▶ Supplied information:

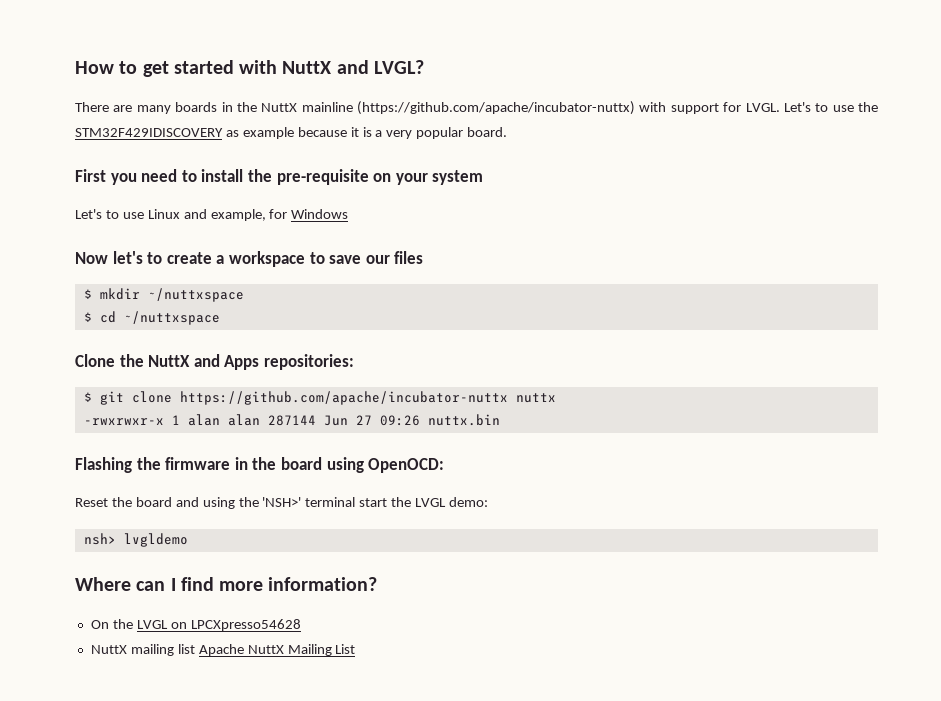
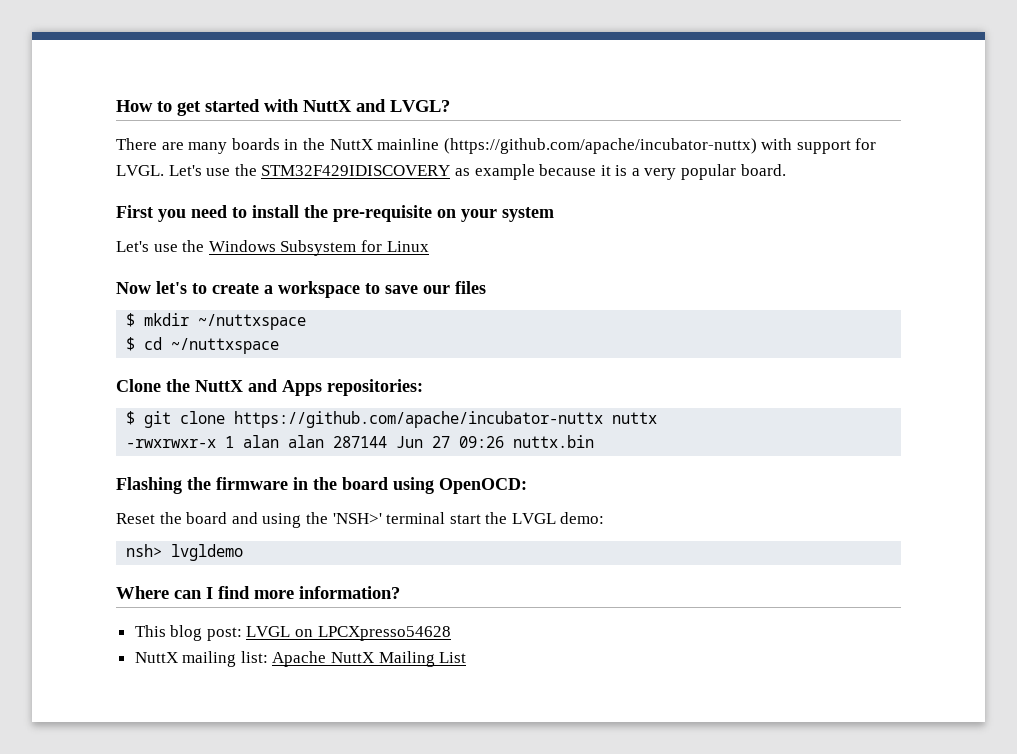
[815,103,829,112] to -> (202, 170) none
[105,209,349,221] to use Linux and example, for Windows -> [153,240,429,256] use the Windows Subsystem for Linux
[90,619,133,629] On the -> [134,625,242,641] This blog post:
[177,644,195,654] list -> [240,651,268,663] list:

* * *

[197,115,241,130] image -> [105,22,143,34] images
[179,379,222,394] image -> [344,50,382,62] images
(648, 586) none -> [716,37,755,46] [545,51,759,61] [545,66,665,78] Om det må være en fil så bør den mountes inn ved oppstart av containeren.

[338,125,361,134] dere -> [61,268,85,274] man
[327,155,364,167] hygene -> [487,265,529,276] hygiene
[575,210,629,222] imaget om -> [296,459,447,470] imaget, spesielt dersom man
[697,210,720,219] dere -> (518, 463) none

▶ To do: Using the entries above, give back exactly the line containing "[90,619,133,629] On the", the line containing "[177,644,195,654] list ->", and every line between them, and nothing else.

▶ Written reply:
[90,619,133,629] On the -> [134,625,242,641] This blog post:
[177,644,195,654] list -> [240,651,268,663] list:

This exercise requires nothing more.